War-scarred Gaza Children Back to School

Back to school for the first time on Saturday, January 24, since Israel’s deadly onslaught in Gaza, Anas Abbas’s brown eyes are looking away.

"They destroyed our house and killed five of my neighbors," Abbas, a shy 12-year-old pupil at Beit Lahiya primary school, told Agence France-Presse (AFP). "The Jews came very close to us."

Abbas is among 200,000 Gazan children who returned to schools Saturday for the first time since the 22-day deadly Israeli offensive.

Children swarmed into the school’s wide courtyard with their oversized backpacks, noisily running and playing beneath an upper-storey classroom scorched by an Israeli shell.

As the children were slowly brought to order, it soon became clear that many of them bore the unseen wounds of the war.

"Come forward if your mother or father was martyred," headmaster Riad Maliha announced through a megaphone to the classes lined up outside for morning assembly.

"Come forward if your house was destroyed."

More than 20 students walked to the front to register with UN officials so their families could receive aid.

Israeli troops killed more than 1,300 Palestinians, including 437 children, and wounded 5,450 others, in 22 days of air, sea and land attacks in Gaza.

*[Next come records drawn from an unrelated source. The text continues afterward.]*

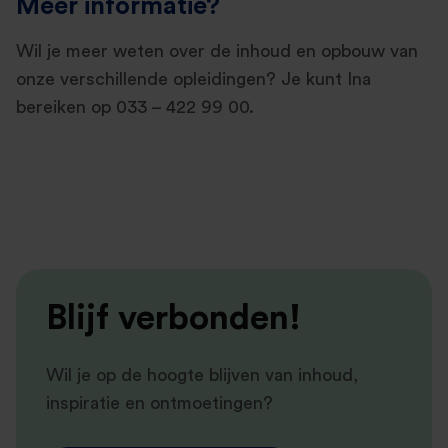
Meer informatie?
Wil je meer weten over de inhoud en opbouw van
onze verschillende opleidingen? Je kunt Ina
bereiken op 033 – 422 99 00.
Blijf verbonden!
Wil je op de hoogte blijven van inhoud,
inspiratie en ontmoetingen?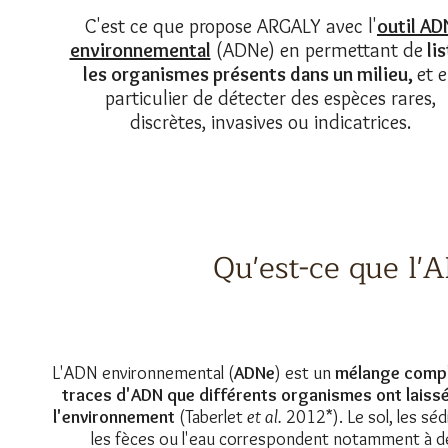
C'est ce que propose ARGALY avec l'
outil AD
environnemental
(ADNe) en permettant de
lis
les organismes présents dans un milieu,
et 
particulier de détecter des espèces rares,
discrètes, invasives ou indicatrices.
Qu'est-ce que l
L'ADN environnemental (
ADNe
) est un
mélange comp
traces d'ADN que différents organismes ont laiss
l'environnement
(Taberlet
et al.
2012*). Le sol, les sé
les fèces ou l'eau correspondent notamment à d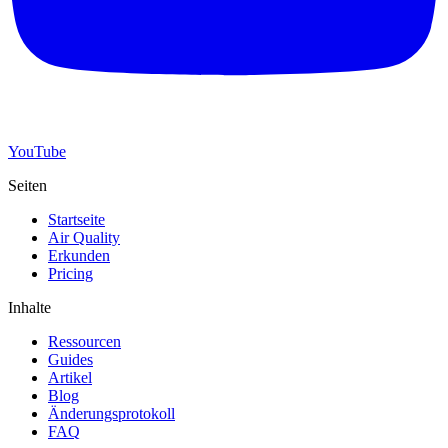
YouTube
Seiten
Startseite
Air Quality
Erkunden
Pricing
Inhalte
Ressourcen
Guides
Artikel
Blog
Änderungsprotokoll
FAQ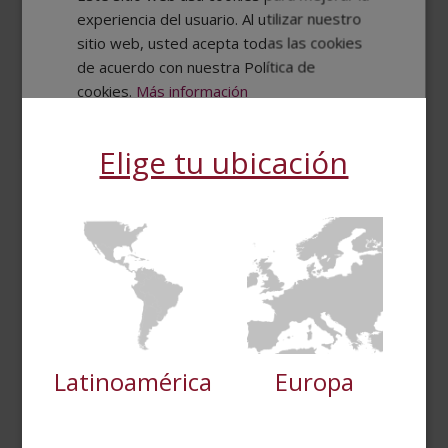
experiencia del usuario. Al utilizar nuestro
sitio web, usted acepta todas las cookies
de acuerdo con nuestra Política de
cookies.
Más información
MOSTRAR TODOS LOS SOCIOS
(4) →
Elige tu ubicación
Maestría Internacional Discapacidad e Inclusión
Cookies
Cookies de
Social
estrictamente
rendimiento
necesarias
El
El
2.976,00
$
744,00
$
precio
precio
original
actual
era:
es:
Cookies de
Cookies de
preferencias
funcionalidad
2.976,00$.
744,00$.
Latinoamérica
Europa
Cookies no clasificadas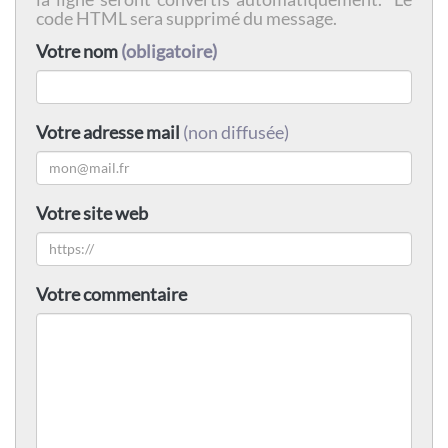
code HTML sera supprimé du message.
Votre nom
(obligatoire)
Votre adresse mail
(non diffusée)
Votre site web
Votre commentaire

Both Israel and Palestinian resistance groups declared unilateral ceasefires last Sunday and Israeli troops had completely withdrawn by Wednesday. But vast swathes of the territory have been left in ruins, including thousands of homes.

Traumatized

The first few days of school will be dedicated to counsel the traumatized Gaza children, with teachers trying to help them express themselves.

"In the classes the teachers will encourage them to talk about what happened, or to draw pictures or to write about it," headmaster Maliha said.

Some 200 counselors are deployed by UN refugee agency UNRWA, which provides basic aid and services to most of the 1.6 million people in Gaza, to help the children.

"Imagine what the conversations are going to be like," UNRWA spokesman Christopher Gunness said.

"There are going to be thousands of traumatized children coming to school today."

On the upper floor of the school, the children drift in and out of the burned-out classroom, chalk graffitti scribbled on its blackened walls and charred blankets and broken desks littering the floor.

In the classroom next door, the teacher invites the children to come up to the front and tell their stories.

The first boy to volunteer recalls when the house next to his was blown up.

"The door was dancing. The windows were dancing," he says as the other children break into laughter.

Khitam Aziz, the school counselor, says the children ask about the scorched classroom upstairs and the holes in the walls left by artillery rounds.

"They ask me why they shelled the school, and tell me they worry it will be attacked again," Aziz says.

"But we tell them the Jews will not attack the school. They should feel safe. They should play."

What Peace?

The deadly Israeli attacks left many Gazan children desperate of reaching peace with Israel.

"The chances of peace are zero. No peace is possible," a girl pupil at the Beach Preparatory School told Reuters.

Asked if the current ceasefire would endure, most girls said they did not think so.

Asked if there could be peace with Israel one day, most said there could not. None said it was possible.

"Israel attacked at the time of our exams because it wants to destroy our education," a 15-year-old girl pupil said.

"It is not Hamas they want to kill. It is all Palestinians and their resistance."

"Israel had its own reasons," said another pupil. "They are to have an election. Our blood is the ink on the voting papers."

Many Gazans accuse the West of being callous to their suffering.

"They cry for Israelis because they lose a fingernail. They don’t care if Palestinians get their heads blown off," said teacher Susan Mosleh.

Her colleague Nuha Abdulati agrees, citing the West’s indifference to the months-long choking Israeli siege on Gaza.

"We need the siege to end," she said. "We need the borders to open. We can take care of ourselves then. We are not begging."